Destacar además las más rimbombantes poses de sabiduría y de arrogancia de ministros, magistrados y jueces del Poder Judicial Federal, que también los hay, en el Poder Judicial del Estado y quienes hoy están, con sus muy honrosas, pero muy honrosas excepciones, detentan un cargo y son corruptos en su máxima expresión, con el apoderamiento de la institución, haciéndola patrimonio familiar, tanto de los consanguíneos como de los de afinidad, con el más descarado cinismo y con la más ridícula simulación como lo hacen en el Poder Judicial Federal en el que un presidente de la corte, tenía como empleada a una de sus hijas, de profesión dentista.

Aquí en nuestro Estado, nada menos que eso, pues hay servidores públicos , hasta sin profesión, pero con los mejores salarios, salarios que no tienen los que sí saben y son quienes hacen el trabajo que producen esas instituciones y respecto a jueces y consejeros de la caricatura del estado, llamado Consejo de la Judicatura del Estado, la gavilla actual es más fuerte que las anteriores, pues actualmente se vende desde la recepción de una demanda para que sea ingresada en el sistema inmediatamente; o bien, usted paga para conseguir una cita en fecha próxima, dado que el sistema ya no permite disponibilidad inmediata, principalmente en la materia familiar o civil, dado que el sistema le remite hasta noviembre – diciembre del presente año. Sin temor a equivocarme, el costo por cada uno de estos servicios, ya se tabuló con uno o más consejeros, así como el hecho de que las sentencias ya tenían establecido su precio, situaciones por los que la sociedad se ha quejado de algún juez, secretario o inclusive los mismos actuarios, quienes en ocasiones suelen ser los más prepotentes. Cierto es que las quejas las reciben, pero jamás se resuelven, por lo que esto que hacen y no hacer, es lo mismo.

No obstante lo anterior, aquellos son hechos de los menos graves, porque también hay asuntos en los que los intereses son mayores, me refiero a esos asuntos en los que entran en conflicto los poderes económico y político y en el que además, el ejecutivo tiene su imperio.

Las Fiscalías tanto la General del Estado como la de Anticorrupción, se cuecen aparte, pues la del Estado es un botín de todo el personal que ahí labora, desde el más modesto actuario hasta cualquier ministerio público, quien sólo archiva las carpeta cuando ha sido estimulado económicamente; o bien, para que proceda la judicialización o por el contrario, para que duerman a perpetuidad, a lo que además se ha agregado (en perjuicio de la impartición de justicia ), las medidas de sanidad, las que desde luego, complican y dilatan todavía más, el ejercicio profesional, pues han redundado en medidas dilatorias, por lo que en aras de rapidez, el postulante y/o el usuario de los sistemas establecidos a partir de la pandemia, se ven en la imperiosa e inevitable necesidad, de estimular el trámite con la dádiva.
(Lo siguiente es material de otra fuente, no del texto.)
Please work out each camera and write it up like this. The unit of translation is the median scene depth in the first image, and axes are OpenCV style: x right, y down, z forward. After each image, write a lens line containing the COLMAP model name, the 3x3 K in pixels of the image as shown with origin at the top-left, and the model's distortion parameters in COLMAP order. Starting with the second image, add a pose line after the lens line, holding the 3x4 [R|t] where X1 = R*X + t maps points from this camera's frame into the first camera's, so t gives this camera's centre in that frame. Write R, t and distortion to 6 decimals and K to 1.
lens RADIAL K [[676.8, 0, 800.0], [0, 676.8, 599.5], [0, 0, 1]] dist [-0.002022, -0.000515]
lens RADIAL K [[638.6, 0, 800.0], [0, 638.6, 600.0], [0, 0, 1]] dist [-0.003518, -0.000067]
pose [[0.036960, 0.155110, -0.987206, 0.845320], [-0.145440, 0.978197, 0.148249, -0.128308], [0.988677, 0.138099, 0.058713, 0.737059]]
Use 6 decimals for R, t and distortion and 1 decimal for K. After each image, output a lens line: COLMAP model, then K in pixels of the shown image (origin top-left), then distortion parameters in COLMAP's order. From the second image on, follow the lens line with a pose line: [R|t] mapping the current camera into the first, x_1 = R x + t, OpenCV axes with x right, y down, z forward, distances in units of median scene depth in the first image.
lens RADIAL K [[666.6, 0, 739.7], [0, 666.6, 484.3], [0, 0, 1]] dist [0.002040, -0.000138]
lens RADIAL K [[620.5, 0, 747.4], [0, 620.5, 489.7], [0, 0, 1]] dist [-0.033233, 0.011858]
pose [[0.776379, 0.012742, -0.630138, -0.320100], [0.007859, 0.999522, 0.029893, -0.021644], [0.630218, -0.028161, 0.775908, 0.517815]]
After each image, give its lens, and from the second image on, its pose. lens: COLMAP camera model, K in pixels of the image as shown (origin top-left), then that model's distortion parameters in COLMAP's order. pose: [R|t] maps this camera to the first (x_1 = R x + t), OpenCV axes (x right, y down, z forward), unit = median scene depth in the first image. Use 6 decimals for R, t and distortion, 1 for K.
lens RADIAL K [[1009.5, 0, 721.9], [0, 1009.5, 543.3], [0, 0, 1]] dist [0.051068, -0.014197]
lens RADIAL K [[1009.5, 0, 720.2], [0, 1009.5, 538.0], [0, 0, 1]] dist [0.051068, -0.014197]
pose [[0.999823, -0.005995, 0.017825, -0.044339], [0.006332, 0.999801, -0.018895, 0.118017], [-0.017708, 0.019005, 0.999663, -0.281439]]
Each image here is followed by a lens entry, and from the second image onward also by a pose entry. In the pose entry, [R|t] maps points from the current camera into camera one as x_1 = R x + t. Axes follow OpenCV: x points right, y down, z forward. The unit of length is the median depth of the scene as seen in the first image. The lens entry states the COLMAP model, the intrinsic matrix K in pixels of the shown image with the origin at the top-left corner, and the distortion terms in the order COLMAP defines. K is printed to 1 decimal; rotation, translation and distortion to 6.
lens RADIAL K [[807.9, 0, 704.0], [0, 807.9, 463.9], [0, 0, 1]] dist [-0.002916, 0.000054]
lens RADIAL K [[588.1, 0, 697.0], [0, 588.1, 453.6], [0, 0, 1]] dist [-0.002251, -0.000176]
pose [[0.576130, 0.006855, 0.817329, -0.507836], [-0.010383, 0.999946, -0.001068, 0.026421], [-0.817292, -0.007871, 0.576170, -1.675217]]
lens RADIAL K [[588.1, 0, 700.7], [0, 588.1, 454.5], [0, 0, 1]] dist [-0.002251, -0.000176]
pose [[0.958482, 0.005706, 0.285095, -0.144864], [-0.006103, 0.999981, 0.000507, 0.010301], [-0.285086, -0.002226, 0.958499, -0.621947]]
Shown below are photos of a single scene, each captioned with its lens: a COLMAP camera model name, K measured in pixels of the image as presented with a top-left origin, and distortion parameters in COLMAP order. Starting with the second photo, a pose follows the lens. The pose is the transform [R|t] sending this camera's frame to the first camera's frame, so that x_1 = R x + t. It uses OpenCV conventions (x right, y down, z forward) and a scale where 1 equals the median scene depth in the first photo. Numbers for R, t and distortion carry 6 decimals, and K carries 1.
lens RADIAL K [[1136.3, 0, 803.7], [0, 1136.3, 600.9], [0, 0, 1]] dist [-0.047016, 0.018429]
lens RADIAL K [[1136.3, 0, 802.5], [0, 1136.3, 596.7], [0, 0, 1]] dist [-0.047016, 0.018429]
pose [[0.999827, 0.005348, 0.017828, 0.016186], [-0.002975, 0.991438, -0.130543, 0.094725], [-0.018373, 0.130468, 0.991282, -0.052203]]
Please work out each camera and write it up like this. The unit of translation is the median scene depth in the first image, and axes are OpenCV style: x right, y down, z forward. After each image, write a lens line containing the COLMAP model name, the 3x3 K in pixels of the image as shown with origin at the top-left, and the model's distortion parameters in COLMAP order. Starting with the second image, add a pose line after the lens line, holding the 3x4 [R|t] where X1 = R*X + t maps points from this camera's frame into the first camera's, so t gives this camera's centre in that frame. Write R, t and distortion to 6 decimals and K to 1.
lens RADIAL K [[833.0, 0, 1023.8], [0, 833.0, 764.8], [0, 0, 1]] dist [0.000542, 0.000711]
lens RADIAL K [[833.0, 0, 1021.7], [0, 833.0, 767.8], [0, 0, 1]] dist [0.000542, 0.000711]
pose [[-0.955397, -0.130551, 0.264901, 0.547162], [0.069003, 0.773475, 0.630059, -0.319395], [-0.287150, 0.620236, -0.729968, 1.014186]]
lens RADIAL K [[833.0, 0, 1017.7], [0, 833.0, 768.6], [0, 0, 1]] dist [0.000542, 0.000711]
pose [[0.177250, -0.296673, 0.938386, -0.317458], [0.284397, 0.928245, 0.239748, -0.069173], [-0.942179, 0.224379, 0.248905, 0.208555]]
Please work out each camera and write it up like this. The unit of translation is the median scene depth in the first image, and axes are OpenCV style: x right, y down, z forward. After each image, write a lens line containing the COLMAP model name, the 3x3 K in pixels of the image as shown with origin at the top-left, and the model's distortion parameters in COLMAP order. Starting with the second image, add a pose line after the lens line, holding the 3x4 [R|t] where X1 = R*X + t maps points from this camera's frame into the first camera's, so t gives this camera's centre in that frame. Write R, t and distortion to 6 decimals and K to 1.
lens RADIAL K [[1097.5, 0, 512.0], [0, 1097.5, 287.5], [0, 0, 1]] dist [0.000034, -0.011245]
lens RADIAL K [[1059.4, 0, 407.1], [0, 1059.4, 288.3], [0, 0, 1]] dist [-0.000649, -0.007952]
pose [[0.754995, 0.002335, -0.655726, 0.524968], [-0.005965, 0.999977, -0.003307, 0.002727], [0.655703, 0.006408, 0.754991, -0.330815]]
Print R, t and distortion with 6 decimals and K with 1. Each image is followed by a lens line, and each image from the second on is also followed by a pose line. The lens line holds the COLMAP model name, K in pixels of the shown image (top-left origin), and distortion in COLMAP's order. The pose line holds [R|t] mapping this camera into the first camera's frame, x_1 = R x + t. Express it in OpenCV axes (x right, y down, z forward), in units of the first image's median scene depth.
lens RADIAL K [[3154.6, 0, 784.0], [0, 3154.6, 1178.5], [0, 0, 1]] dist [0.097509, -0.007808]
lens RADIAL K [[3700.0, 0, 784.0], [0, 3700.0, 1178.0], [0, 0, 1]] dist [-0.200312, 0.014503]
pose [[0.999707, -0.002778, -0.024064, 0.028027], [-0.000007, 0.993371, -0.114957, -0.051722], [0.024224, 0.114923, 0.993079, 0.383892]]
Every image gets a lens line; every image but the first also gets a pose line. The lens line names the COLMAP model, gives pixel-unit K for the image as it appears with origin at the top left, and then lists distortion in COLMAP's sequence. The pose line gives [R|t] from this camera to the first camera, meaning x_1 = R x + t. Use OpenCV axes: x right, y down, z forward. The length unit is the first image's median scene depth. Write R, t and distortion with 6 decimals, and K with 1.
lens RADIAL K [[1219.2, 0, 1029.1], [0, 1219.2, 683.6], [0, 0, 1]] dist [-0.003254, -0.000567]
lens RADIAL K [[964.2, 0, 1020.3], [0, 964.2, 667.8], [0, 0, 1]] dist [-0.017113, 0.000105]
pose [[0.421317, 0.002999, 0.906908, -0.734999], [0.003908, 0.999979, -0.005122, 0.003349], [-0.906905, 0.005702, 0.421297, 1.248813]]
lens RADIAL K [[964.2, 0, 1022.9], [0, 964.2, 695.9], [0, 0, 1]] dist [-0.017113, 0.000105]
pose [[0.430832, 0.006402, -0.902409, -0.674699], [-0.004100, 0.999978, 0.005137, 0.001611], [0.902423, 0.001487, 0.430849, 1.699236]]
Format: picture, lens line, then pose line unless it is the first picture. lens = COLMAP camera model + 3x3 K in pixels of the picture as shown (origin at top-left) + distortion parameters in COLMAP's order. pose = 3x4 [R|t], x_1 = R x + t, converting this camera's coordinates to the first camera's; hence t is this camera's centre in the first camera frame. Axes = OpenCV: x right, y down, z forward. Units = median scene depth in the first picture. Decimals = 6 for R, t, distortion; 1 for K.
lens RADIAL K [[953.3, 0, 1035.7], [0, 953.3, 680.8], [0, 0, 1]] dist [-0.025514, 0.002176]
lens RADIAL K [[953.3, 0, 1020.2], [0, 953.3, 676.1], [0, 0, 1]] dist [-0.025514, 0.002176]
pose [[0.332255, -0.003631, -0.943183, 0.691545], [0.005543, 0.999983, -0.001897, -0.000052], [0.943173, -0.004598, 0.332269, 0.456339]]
A todo lo anterior hay que agregarle la ignorancia de muchos, así como la soberbia y la arrogancia de otros tantos, pero lo más grave es, la cobardía hasta para defender sus cargos y así, hacer realidad de lo que tanto hemos presumido los mexicanos, el juicio de amparo.

Tal y como lo expresé al inicio, ni los genios académicos, ni los colegios u organizaciones de profesionistas o los demás sectores de la sociedad, hemos ejercitado las acciones oportunas y urgentes, mucho menos en la medida en que se requieren, pasando por alto que, el factor justicia en una sociedad, es lo único que engrandece, dignifica, trasciende y constituye realmente a la patria de un país respetable y respetuoso.

Hoy, el titular del Ejecutivo Federal ante el posicionamiento de sostener sin ningún recato, exhibiendo el propósito más avieso a todas luces, al sostener que el pueblo está sobre la ley, como si la ley no fuera producto del pueblo, mostrando con ello, la supina ignorancia de quien debería ser, un estadista inteligente, bien nacido y digno de serlo.